◆ Short exercise
Reproduce the lines of the listing running from the one containing "pose: elev=83.6 azim=7.1 roll=251.3 dist=1.67" down to the one containing "Dot at: (253, 272)", with "dist" changed to "distance" and everything else left intact. Return only those lines.

* Begin Material to process *

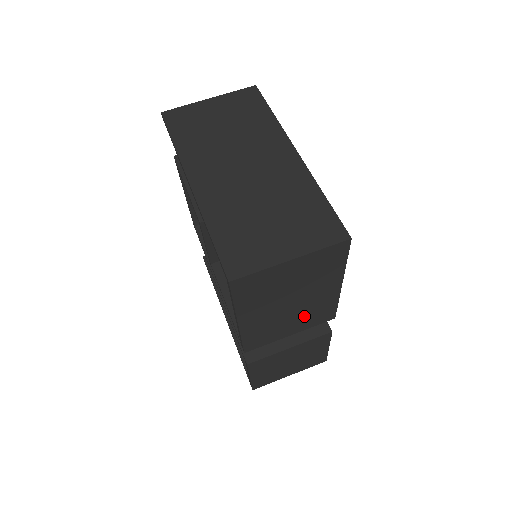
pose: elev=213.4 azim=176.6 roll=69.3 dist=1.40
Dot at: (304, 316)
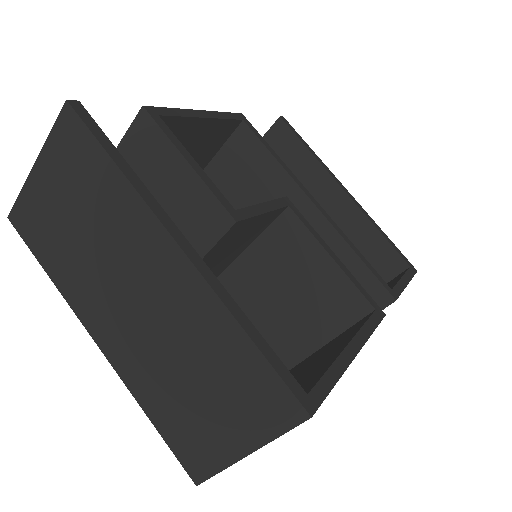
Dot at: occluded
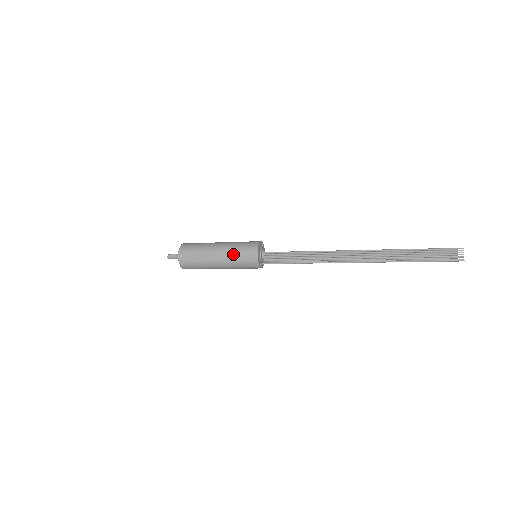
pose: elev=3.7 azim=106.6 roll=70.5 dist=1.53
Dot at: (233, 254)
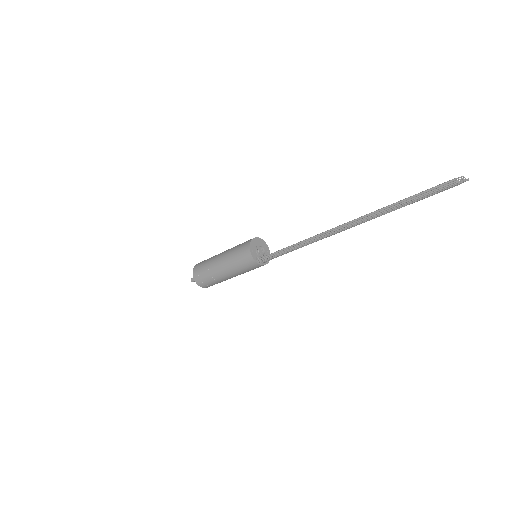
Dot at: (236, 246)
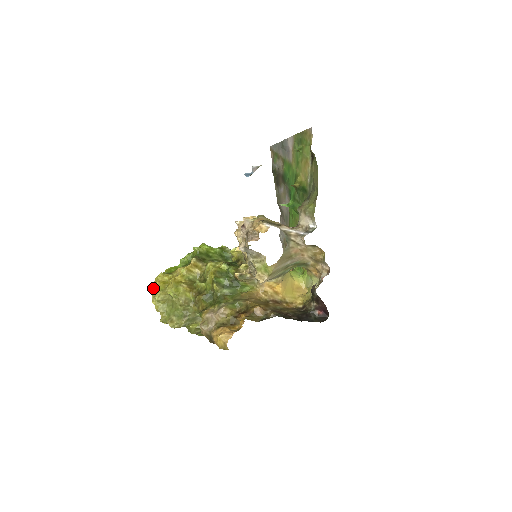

* End Material to process *
* Begin Material to process *

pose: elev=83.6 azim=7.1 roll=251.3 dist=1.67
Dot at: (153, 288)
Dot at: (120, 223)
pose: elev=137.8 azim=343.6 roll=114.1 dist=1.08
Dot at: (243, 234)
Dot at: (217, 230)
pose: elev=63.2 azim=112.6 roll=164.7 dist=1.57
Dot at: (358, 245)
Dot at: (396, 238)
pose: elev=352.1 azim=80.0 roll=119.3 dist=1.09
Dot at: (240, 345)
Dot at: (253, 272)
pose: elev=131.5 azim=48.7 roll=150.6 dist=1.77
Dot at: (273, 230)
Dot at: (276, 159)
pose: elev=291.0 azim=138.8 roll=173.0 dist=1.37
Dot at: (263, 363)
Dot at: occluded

* End Material to process *
* Begin Material to process *

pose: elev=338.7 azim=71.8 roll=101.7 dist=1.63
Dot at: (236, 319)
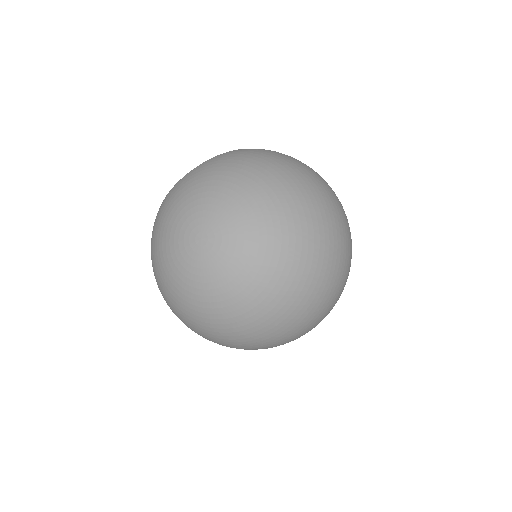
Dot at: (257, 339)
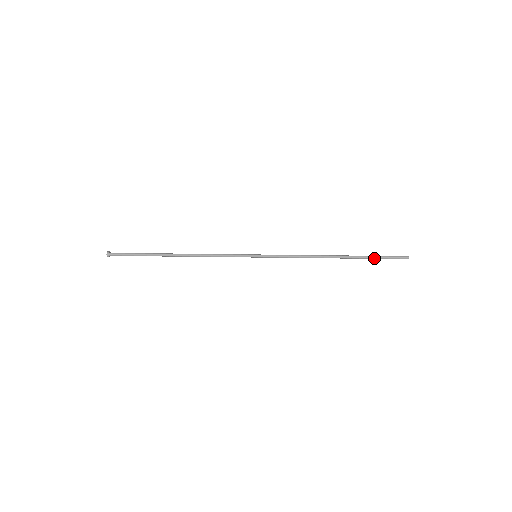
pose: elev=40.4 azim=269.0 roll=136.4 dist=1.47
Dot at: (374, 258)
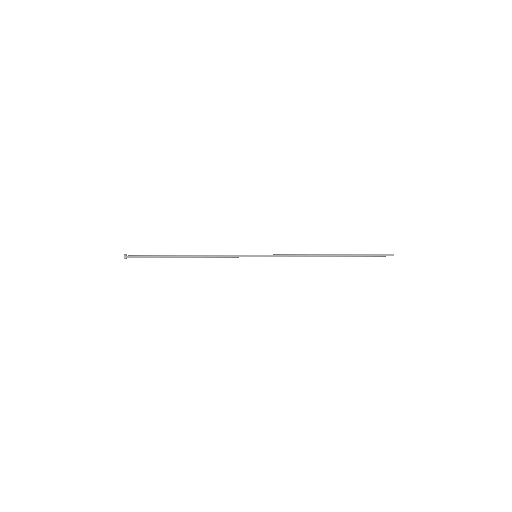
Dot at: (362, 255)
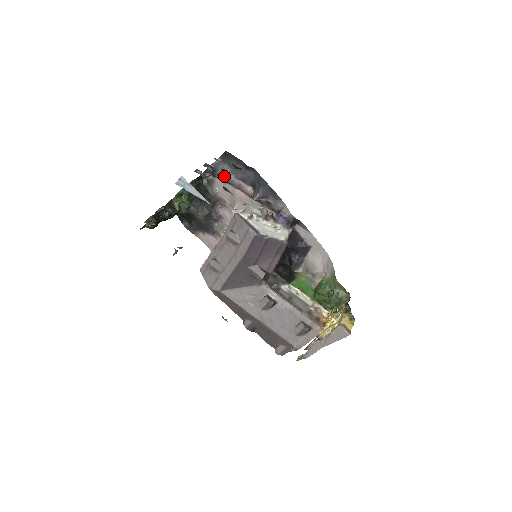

* End Material to process *

◆ Written solution
pose: elev=83.6 azim=7.1 roll=251.3 distance=1.67
Dot at: (153, 288)
Dot at: (120, 223)
pose: elev=137.8 azim=343.6 roll=114.1 distance=1.08
Dot at: (243, 234)
Dot at: (217, 230)
pose: elev=63.2 azim=112.6 roll=164.7 distance=1.57
Dot at: (358, 245)
Dot at: (396, 238)
pose: elev=352.1 azim=80.0 roll=119.3 distance=1.09
Dot at: (240, 345)
Dot at: (253, 272)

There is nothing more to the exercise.